↓↓↓
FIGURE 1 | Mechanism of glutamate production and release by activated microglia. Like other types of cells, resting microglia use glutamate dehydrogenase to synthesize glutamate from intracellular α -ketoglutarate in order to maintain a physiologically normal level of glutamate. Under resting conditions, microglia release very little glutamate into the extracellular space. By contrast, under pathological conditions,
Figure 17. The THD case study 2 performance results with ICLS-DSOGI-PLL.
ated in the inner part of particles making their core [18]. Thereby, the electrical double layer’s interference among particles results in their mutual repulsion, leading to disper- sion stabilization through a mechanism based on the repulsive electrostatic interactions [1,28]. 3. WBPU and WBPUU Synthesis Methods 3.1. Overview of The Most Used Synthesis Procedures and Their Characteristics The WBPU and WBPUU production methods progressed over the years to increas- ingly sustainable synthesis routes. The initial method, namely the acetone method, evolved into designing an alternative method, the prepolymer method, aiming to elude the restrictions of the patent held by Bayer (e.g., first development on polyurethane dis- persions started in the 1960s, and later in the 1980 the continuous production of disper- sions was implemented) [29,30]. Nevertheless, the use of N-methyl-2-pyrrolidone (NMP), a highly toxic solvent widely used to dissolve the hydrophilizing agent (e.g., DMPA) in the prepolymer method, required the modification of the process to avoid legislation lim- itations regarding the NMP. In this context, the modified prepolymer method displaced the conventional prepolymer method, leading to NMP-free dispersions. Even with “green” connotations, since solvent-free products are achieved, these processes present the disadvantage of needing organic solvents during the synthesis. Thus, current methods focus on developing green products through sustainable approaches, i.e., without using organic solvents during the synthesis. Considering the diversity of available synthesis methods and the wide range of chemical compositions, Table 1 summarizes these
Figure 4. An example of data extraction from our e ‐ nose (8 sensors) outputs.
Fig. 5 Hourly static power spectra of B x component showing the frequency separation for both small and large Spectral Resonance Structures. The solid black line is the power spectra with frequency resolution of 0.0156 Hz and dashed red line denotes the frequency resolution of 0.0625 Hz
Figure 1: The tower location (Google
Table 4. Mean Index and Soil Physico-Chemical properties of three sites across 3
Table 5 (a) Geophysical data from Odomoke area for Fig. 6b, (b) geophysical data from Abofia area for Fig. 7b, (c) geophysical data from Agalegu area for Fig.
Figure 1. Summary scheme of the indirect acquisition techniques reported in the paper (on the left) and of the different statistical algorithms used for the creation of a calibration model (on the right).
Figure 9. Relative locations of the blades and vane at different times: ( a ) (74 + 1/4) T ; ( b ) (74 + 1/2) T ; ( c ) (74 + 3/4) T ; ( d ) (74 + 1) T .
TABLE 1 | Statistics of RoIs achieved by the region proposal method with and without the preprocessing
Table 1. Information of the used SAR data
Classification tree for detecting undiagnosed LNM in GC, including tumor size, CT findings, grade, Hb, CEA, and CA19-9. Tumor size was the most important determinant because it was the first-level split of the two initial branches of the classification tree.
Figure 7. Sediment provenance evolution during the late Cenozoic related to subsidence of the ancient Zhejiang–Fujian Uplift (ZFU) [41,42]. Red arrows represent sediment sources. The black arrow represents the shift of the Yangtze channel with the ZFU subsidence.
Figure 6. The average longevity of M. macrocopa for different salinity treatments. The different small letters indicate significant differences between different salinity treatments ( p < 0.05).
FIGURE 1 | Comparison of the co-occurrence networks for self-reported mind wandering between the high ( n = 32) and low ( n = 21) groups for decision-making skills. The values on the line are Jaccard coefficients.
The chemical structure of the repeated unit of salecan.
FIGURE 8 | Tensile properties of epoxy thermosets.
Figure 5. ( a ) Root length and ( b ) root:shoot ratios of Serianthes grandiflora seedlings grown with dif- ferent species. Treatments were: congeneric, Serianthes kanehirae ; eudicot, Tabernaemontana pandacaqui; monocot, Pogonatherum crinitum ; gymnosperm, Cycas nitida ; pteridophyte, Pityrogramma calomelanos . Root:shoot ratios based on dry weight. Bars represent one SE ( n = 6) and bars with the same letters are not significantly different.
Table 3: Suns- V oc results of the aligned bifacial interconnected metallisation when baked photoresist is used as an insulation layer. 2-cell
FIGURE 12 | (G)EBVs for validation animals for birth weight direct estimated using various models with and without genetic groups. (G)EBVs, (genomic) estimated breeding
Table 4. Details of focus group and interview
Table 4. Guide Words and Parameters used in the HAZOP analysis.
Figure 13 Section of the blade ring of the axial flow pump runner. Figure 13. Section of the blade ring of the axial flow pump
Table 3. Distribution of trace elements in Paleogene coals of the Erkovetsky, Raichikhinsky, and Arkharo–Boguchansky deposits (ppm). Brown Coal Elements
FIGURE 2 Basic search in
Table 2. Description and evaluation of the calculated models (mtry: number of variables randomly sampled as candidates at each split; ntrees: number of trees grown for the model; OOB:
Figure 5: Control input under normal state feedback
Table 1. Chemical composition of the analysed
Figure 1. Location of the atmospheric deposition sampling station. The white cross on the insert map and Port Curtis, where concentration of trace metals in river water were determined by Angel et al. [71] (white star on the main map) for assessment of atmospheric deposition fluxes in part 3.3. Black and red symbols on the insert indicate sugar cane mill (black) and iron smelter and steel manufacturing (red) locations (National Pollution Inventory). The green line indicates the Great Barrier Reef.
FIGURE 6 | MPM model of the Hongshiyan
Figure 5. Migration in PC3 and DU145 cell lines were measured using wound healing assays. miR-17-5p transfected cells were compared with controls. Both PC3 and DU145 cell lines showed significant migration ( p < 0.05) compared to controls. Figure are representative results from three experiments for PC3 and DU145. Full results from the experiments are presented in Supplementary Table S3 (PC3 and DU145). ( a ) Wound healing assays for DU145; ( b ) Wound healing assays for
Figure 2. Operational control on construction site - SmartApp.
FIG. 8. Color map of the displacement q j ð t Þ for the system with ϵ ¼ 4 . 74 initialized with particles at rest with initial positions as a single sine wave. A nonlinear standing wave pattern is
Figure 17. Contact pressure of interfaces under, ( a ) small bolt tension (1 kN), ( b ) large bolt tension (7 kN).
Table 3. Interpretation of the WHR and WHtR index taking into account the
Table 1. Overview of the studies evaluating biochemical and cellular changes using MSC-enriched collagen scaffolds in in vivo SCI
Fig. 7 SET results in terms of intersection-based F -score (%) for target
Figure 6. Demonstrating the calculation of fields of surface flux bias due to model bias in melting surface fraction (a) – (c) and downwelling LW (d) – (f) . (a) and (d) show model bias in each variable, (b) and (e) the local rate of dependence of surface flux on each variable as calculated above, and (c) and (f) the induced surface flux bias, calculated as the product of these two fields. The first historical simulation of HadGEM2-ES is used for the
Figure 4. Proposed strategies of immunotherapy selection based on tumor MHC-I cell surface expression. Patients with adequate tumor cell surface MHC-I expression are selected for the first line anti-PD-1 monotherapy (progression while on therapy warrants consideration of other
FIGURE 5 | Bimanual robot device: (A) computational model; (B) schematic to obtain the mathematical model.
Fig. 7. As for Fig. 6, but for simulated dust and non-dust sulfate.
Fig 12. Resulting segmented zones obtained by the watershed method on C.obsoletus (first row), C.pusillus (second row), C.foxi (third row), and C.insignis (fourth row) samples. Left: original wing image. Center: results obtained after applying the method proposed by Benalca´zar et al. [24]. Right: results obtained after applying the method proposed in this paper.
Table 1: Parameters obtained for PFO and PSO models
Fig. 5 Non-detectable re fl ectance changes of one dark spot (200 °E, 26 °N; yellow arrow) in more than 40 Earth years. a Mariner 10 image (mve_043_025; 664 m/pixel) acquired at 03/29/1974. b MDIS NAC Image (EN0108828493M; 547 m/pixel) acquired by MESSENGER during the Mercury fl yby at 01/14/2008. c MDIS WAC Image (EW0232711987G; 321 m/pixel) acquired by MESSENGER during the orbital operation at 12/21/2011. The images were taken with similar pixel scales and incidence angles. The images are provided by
↑↑↑
- What the task asks
What should be returned is the run of lines from the first line of the material through the line containing "Figure 17. The", exact and inclusive, and nothing else.

- Response to the task
FIGURE 1 | Mechanism of glutamate production and release by activated microglia. Like other types of cells, resting microglia use glutamate dehydrogenase to synthesize glutamate from intracellular α -ketoglutarate in order to maintain a physiologically normal level of glutamate. Under resting conditions, microglia release very little glutamate into the extracellular space. By contrast, under pathological conditions,
Figure 17. The THD case study 2 performance results with ICLS-DSOGI-PLL.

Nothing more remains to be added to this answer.